EXERCISE REQUIREMENTS → A line belongs in the answer only if it contains the word "absent"; copy every such line from the listing below.

Top of DATA FOR PROCESSING

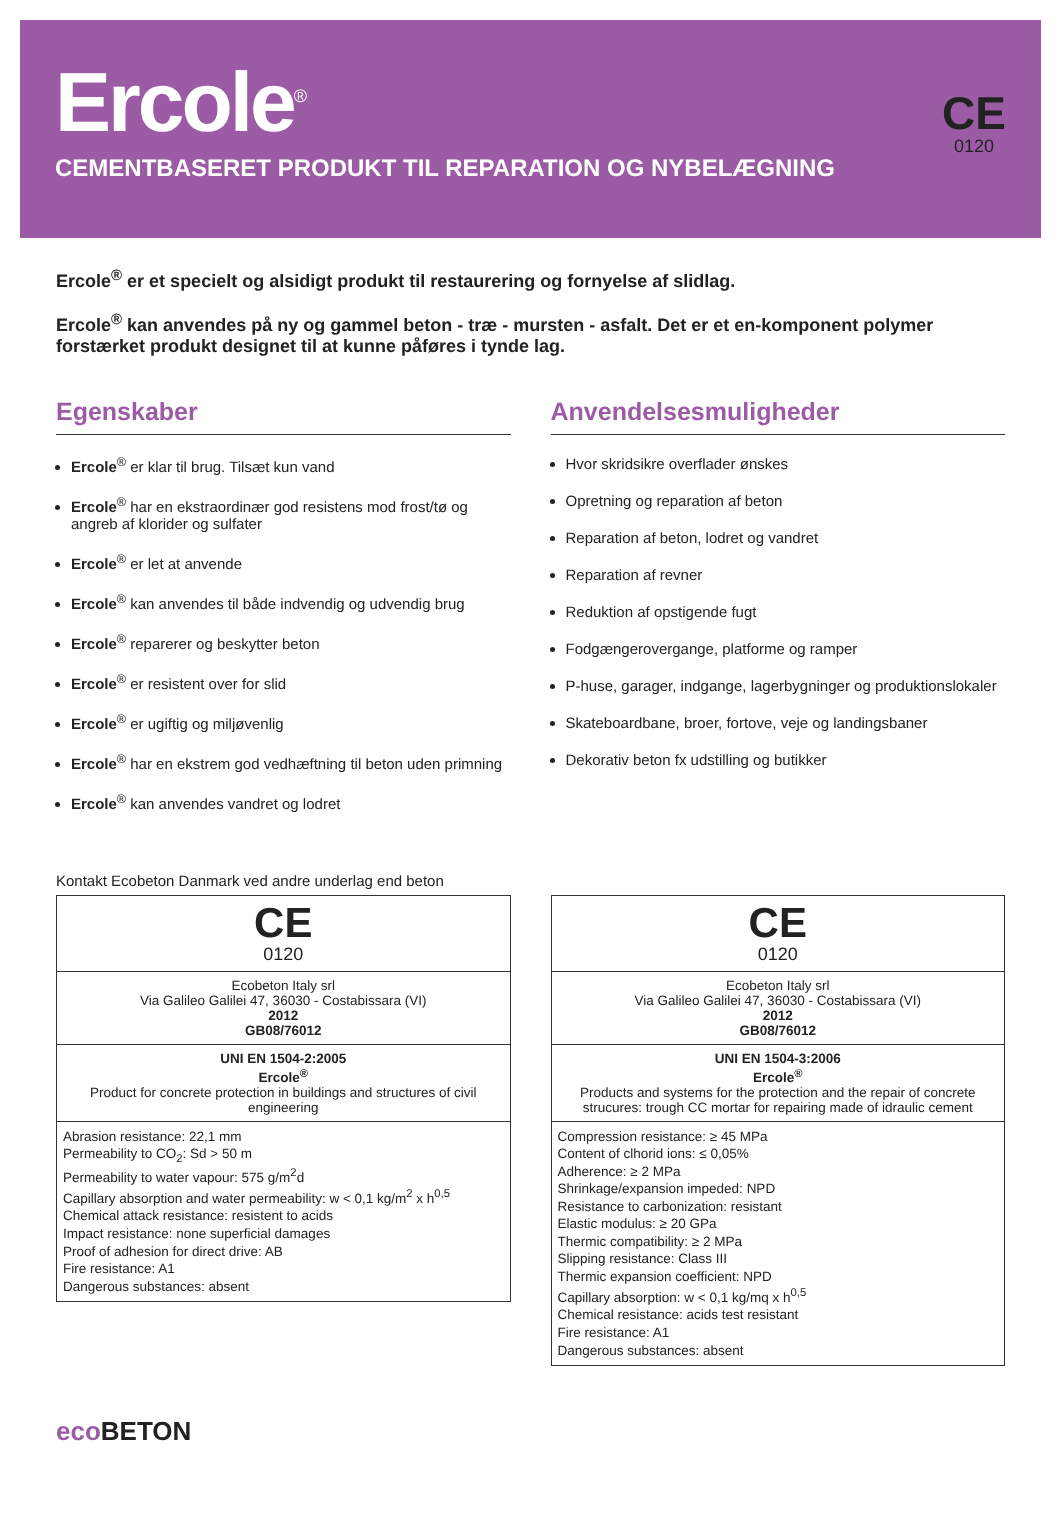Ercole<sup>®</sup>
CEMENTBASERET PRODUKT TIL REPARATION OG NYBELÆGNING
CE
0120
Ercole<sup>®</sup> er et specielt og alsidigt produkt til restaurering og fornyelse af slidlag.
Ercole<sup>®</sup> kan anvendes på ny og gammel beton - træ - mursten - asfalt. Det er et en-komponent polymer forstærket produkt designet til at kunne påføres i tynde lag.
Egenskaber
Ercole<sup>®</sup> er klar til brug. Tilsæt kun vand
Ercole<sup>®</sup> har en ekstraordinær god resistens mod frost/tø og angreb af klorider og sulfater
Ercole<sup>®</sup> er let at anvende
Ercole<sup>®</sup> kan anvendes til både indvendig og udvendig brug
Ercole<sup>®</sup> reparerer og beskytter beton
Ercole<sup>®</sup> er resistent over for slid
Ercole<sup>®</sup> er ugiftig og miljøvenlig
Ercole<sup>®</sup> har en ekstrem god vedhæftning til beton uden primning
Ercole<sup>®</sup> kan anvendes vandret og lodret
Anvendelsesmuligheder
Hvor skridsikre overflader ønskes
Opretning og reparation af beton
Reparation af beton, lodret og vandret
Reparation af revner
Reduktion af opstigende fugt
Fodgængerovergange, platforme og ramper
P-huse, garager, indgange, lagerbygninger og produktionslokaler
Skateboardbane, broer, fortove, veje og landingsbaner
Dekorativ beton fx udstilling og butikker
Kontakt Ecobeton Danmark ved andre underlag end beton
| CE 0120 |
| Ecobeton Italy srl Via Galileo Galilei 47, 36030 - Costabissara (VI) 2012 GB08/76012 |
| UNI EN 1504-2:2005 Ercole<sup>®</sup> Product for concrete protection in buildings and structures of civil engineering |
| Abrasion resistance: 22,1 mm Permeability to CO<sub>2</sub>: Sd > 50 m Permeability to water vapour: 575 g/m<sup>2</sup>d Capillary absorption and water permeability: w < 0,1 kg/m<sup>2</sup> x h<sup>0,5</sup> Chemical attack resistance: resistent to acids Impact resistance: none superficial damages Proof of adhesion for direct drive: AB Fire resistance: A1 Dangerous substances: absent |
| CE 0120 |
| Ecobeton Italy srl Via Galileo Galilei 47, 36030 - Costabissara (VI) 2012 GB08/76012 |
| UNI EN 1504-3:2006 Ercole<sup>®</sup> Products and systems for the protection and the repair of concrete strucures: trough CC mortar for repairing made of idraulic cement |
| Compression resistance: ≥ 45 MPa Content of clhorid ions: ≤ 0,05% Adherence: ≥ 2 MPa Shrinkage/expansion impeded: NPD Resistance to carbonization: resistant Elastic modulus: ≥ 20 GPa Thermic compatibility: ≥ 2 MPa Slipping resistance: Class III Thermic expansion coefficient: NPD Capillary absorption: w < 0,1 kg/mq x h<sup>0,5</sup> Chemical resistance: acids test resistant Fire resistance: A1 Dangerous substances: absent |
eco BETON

Bottom of DATA FOR PROCESSING
Top of DATA FOR PROCESSING

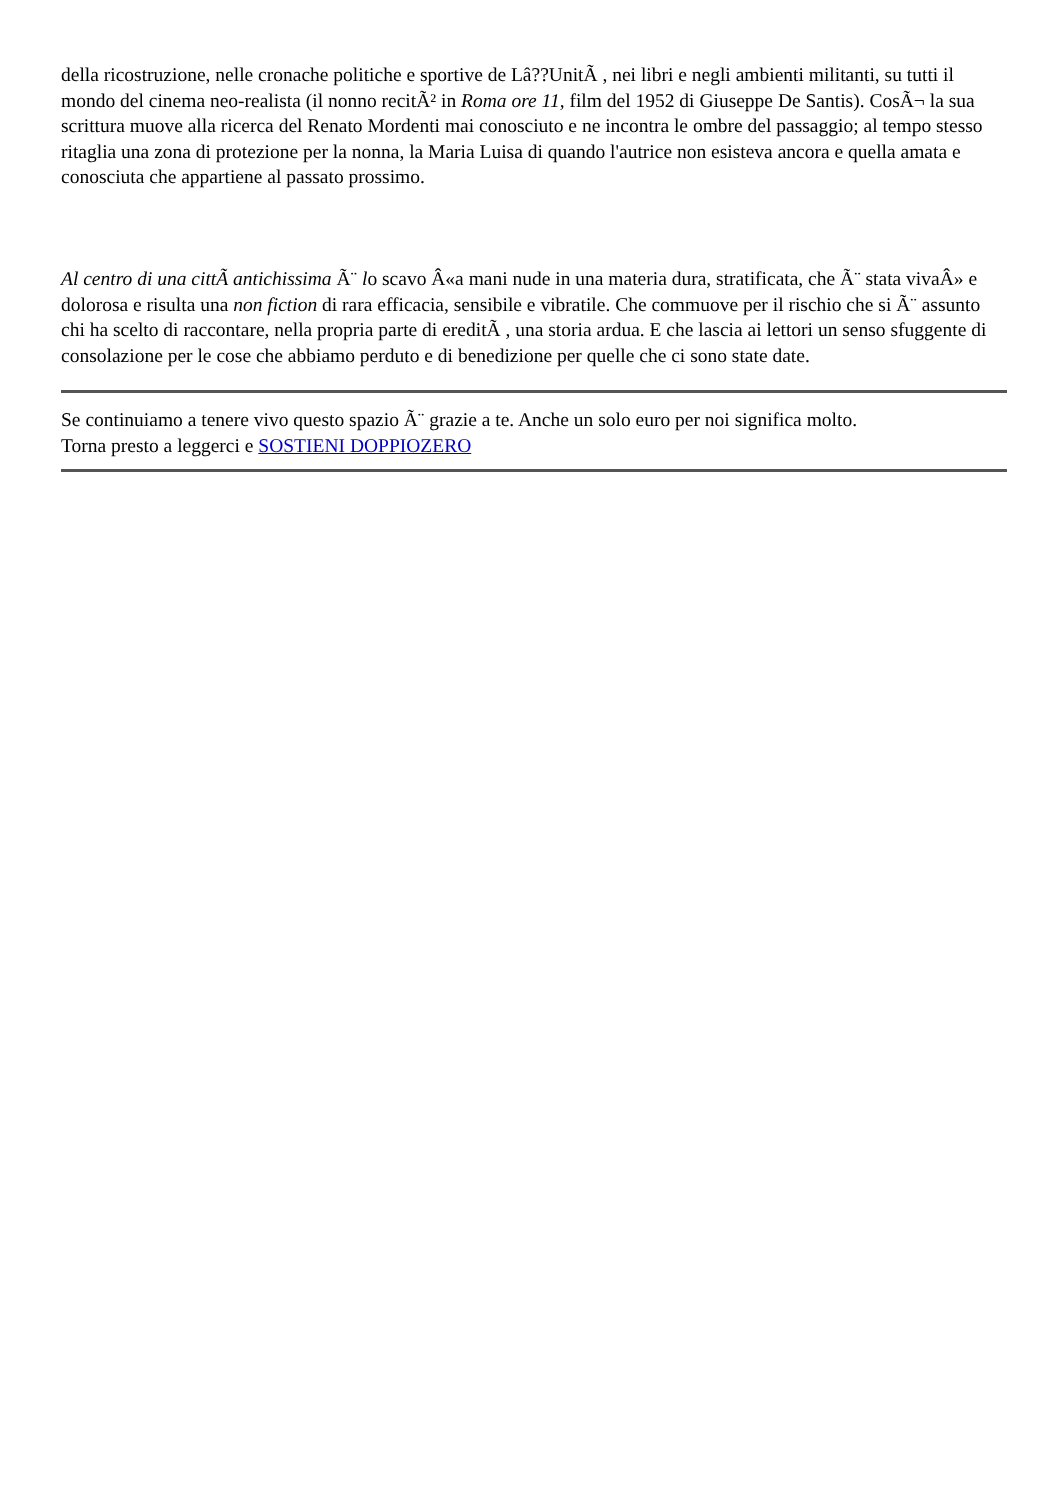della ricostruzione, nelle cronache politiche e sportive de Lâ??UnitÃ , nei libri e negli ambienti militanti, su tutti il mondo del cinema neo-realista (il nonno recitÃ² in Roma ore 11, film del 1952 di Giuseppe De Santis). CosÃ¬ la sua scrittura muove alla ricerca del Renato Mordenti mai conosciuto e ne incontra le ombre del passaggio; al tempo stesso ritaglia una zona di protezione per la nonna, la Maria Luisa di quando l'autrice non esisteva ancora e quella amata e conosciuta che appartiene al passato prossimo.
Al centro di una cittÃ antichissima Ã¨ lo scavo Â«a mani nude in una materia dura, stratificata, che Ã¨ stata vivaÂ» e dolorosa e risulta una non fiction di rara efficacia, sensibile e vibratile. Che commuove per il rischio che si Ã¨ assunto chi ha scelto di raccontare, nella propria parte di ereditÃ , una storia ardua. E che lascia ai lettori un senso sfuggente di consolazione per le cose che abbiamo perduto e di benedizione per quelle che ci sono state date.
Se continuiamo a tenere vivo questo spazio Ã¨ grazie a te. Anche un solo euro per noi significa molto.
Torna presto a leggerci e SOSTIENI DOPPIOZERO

Bottom of DATA FOR PROCESSING

ANSWER SPACE →
| Abrasion resistance: 22,1 mm Permeability to CO<sub>2</sub>: Sd > 50 m Permeability to water vapour: 575 g/m<sup>2</sup>d Capillary absorption and water permeability: w < 0,1 kg/m<sup>2</sup> x h<sup>0,5</sup> Chemical attack resistance: resistent to acids Impact resistance: none superficial damages Proof of adhesion for direct drive: AB Fire resistance: A1 Dangerous substances: absent |
| Compression resistance: ≥ 45 MPa Content of clhorid ions: ≤ 0,05% Adherence: ≥ 2 MPa Shrinkage/expansion impeded: NPD Resistance to carbonization: resistant Elastic modulus: ≥ 20 GPa Thermic compatibility: ≥ 2 MPa Slipping resistance: Class III Thermic expansion coefficient: NPD Capillary absorption: w < 0,1 kg/mq x h<sup>0,5</sup> Chemical resistance: acids test resistant Fire resistance: A1 Dangerous substances: absent |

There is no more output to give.